Hz. Süleyman "Karıncanın dediklerini
işitince gülümseyerek" Bu tablolar kendisini hemen
harekete geçirdi. Kalbini, bu olağanüstü bilgi nimetini
kendisine bahşeden Rabb'ine yöneltti. İnsanlara
kapalı olan gizli dünyalarla kendi arasındaki engelleri
kaldırdı. İçtenlikle Rabb'ine yönelerek O'na
niyazda bulundu "Ya Rabbi, gerek bana ve gerekse ana
babama bağışladığın nimetlere olanca
gücümle şükretmemi ve hoşnut olacağın iyi
işler yapmamı nasip eyle.
"Rabb'im" Böyle candan, doğrudan, içten
bir niyaz ile... "Olanca gücümle" Beni tüm
parçalarıyla bir bütün haline getir. Bütün organlarımı,
hislerimi, dilimi, düşüncelerimi, duygularımı, sözlerimi,
ifadelerimi, işlerimi ve yönelişlerimi derli toplu
kıl. Bütün enerjimi toplamayı nasip eyle.
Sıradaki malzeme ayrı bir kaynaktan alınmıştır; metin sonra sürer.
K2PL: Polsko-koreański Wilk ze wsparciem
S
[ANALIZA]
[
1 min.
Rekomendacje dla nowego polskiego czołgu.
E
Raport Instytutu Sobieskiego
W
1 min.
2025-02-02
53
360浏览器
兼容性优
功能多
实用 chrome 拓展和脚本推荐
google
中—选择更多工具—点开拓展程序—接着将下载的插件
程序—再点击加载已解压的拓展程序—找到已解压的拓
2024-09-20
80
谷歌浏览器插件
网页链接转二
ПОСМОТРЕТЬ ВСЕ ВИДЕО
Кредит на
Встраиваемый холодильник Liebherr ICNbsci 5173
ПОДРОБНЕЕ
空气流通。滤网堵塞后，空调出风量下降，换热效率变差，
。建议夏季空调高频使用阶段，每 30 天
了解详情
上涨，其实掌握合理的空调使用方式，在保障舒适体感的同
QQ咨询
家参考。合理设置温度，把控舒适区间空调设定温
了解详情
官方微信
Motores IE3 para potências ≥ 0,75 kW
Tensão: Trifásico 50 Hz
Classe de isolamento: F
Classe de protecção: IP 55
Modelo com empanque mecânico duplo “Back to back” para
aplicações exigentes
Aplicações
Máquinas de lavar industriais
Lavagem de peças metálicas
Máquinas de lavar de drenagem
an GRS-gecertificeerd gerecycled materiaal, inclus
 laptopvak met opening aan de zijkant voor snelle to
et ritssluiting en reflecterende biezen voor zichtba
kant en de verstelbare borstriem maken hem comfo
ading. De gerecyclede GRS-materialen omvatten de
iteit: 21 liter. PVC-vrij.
Başını sonuna, sonunu başına
ulaştır. (Zaten "Evziğni" kelimesinin dil
bilgisi yönünden anlamı da budur) Ki bana ve babama
verdiğin nimetlere karşı şükredebileyim.
Bu ifade o sırada Hz. Süleyman'ın kalbine dokunan
Allah'ın nimetini ortaya koyuyor. Ondan nasıl
etkilendiğini, yönelişinin gücünü, vicdanının
ürperişini tasvir ediyor. Allah'ın bu geniş lütfunu
hissettiriyor. Allah'ın kendisi ve babası üzerindeki
rahmet elini somutlaştırıyor. Korku ve ürperti
içinde rahmetin ve nimetin dokunuşunu hissettiriyor.
"Ya Rabbi, gerek bana ve gerekse ana babama
bağışladığın nimetlere olanca gücümle
şükretmemi ve hoşnut olacağın iyi işler
yapmamı nasib eyle"
Güzel amel işlemek de ayrıca Allah'ın bir lütfudur.
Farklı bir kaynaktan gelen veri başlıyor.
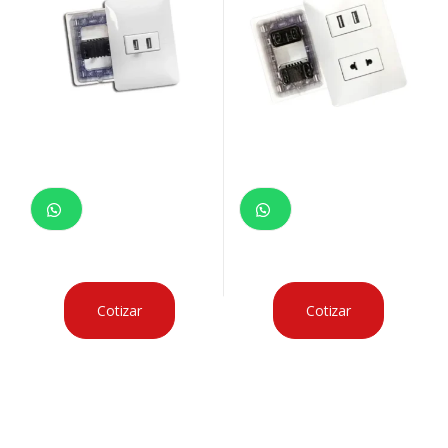
Cotizar
Cotizar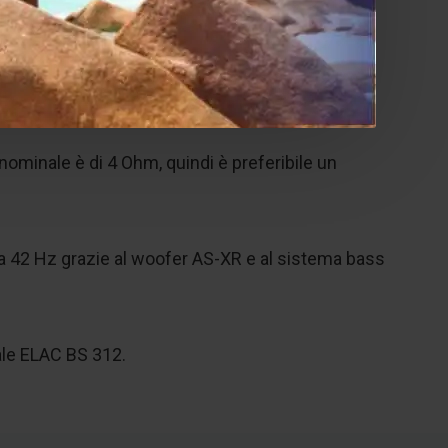
-XR e cabinet laccato lucido.
nominale è di 4 Ohm, quindi è preferibile un
 a 42 Hz grazie al woofer AS-XR e al sistema bass
fale ELAC BS 312.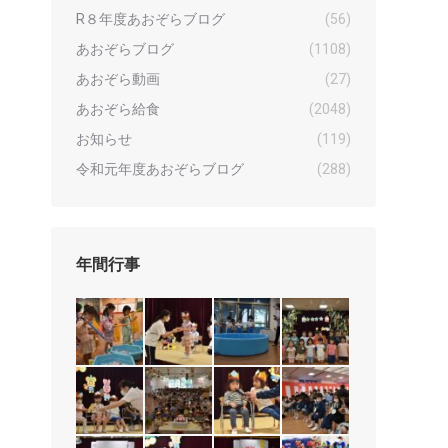
R８年度あおぞらブログ
(56)
あおぞらブログ
(1108)
あおぞら動画
(27)
あおぞら給食
(2048)
お知らせ
(119)
令和元年度あおぞらブログ
(288)
年間行事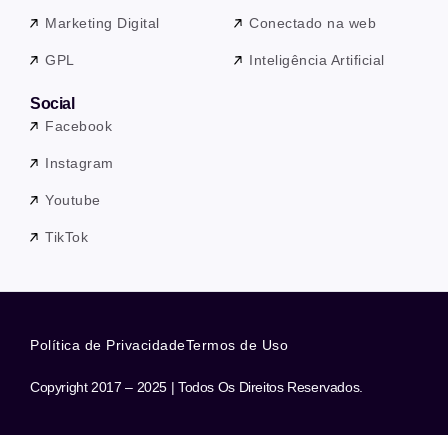
Marketing Digital
Conectado na web
GPL
Inteligência Artificial
Social
Facebook
Instagram
Youtube
TikTok
Política de Privacidade
Termos de Uso
Copyright 2017 – 2025 | Todos Os Direitos Reservados.
Precisa de ajuda? Nossa equipe está a apenas uma mensagem de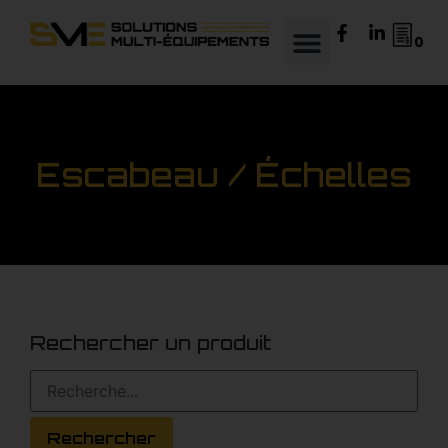
0
Escabeau / Échelles
Rechercher un produit
Rechercher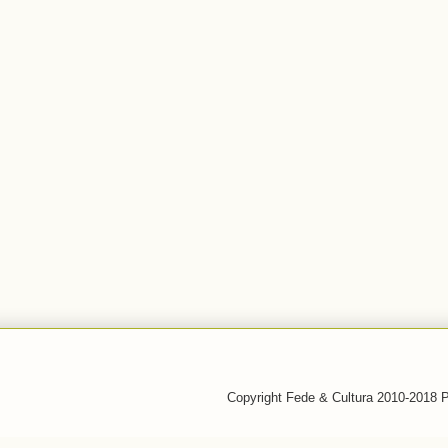
Copyright Fede & Cultura 2010-2018 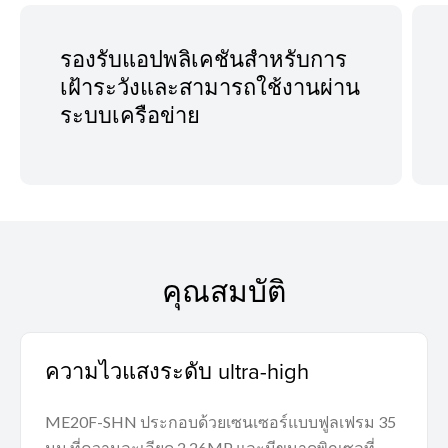
รองรับแอปพลิเคชันสำหรับการ
เฝ้าระวังและสามารถใช้งานผ่าน
ระบบเครือข่าย
คุณสมบัติ
ความไวแสงระดับ ultra-high
ME20F-SHN ประกอบด้วยเซนเซอร์แบบฟูลเฟรม 35
มม.ที่ความละเอียด 2.26MP และมีขนาดพิกเซลที่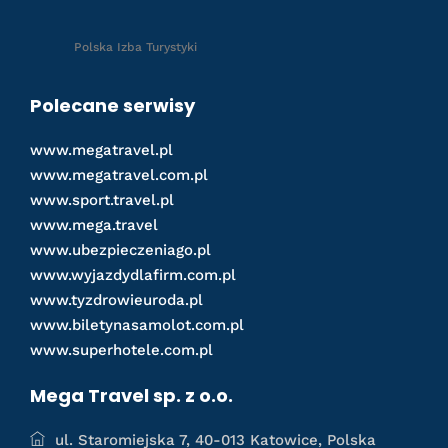
Polska Izba Turystyki
Polecane serwisy
www.megatravel.pl
www.megatravel.com.pl
www.sport.travel.pl
www.mega.travel
www.ubezpieczeniago.pl
www.wyjazdydlafirm.com.pl
www.tyzdrowieuroda.pl
www.biletynasamolot.com.pl
www.superhotele.com.pl
Mega Travel sp. z o.o.
ul. Staromiejska 7, 40-013 Katowice, Polska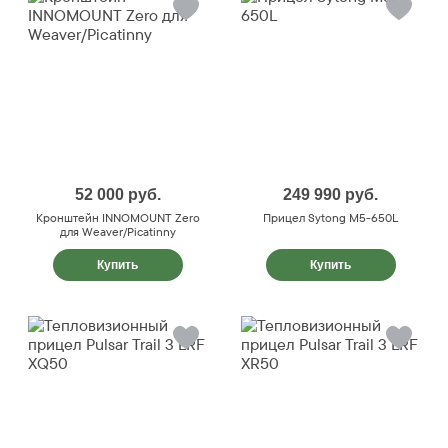
52 000
руб.
249 990
руб.
Кронштейн INNOMOUNT Zero
Прицел Sytong M5-650L
для Weaver/Picatinny
Купить
Купить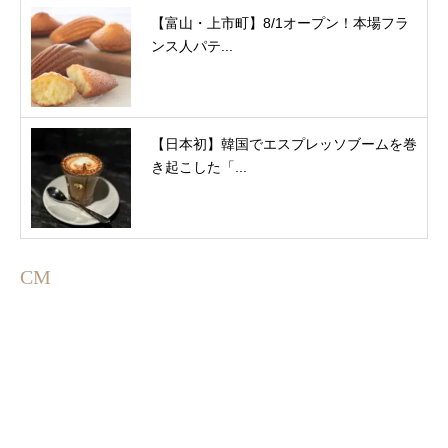
【富山・上市町】8/1オープン！本場フラ
ンス人パテ...
【日本初】韓国でエスプレッソブームを巻
き起こした「...
CM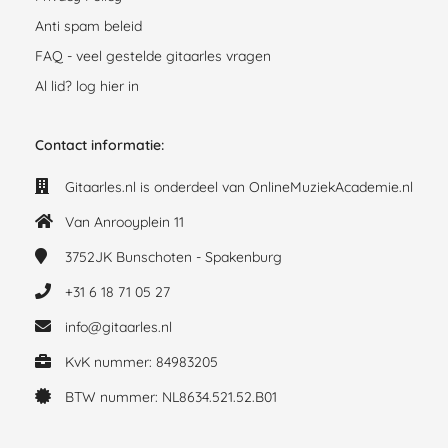
Anti spam beleid
FAQ - veel gestelde gitaarles vragen
Al lid? log hier in
Contact informatie:
Gitaarles.nl is onderdeel van OnlineMuziekAcademie.nl
Van Anrooyplein 11
3752JK
Bunschoten - Spakenburg
+31 6 18 71 05 27
info@gitaarles.nl
KvK nummer: 84983205
BTW nummer: NL8634.521.52.B01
Yüce Allah verdiği nimetlere şükreden kullarını
bu güzel amelleri nasip eder. Tüm varlığı ile yönelmesi,
verdiği nimetlere şükretmesi için Rabb'inden yardım
dileyen Süleyman da Rabb'ine yakarıyor ki razı
olacağı işler yapması için kendisini başarıya
ulaştırsın. O da çok iyi biliyor ki, iyi işler
yapmak yüce Allah'ın eşsiz bir nimeti ve
yardımıdır.
"Rahmetinle beni iyi kullarının arasına kat."
Beni rahmetine kat. Çünkü o salih kullar arasına
girmenin Allah'ın bir rahmeti olduğunu biliyor. Kulun
imdadına yetişen ve onu iyi işler yapmaya muvaffak
eden, böylece iyi insanların arasına katan rahmeti... O
bunu biliyor. Merhamet olunanlardan başarıya
ulaşanlardan olması ve salihler kafilesine
katılması için Rabb'ine yalvarıyor.
Allah'ın azabından emin değil, endişe
ediyor... Peygamber seçildikten sonra bile az olmasından ve
şükrünün noksan kalmasından korkuyor. Allah'a
karşı takva bilinci ve korkuyla hareket eden, O'nun
rızasını ve rahmetini gönülden arzu eden bir
duyarlılık ile O'nun nimeti olduğu gibi ortaya çıkıyor.
Burada karınca söylüyor. Hz. Süleyman, Allah'ın lütfu
ve öğretmesiyle onun dediklerini anlıyor.
Burada sadece bir değil iki mucizeyle
karşılaşıyoruz. Birincisi Hz. Süleyman'ın
karıncanın kendi topluluğunu
sakındırmasını anlaması. İkincisi
ise, karıncanın bu gelenin Hz. Süleyman ve askerleri
olduğunu anlamasıdır. Birincisi yüce Allah'ın
Hz. Süleyman'a öğrettiği ilimden kaynaklanan bir
mucizedir. Hz. Süleyman ise hem bir insan, hem bir peygamberdir.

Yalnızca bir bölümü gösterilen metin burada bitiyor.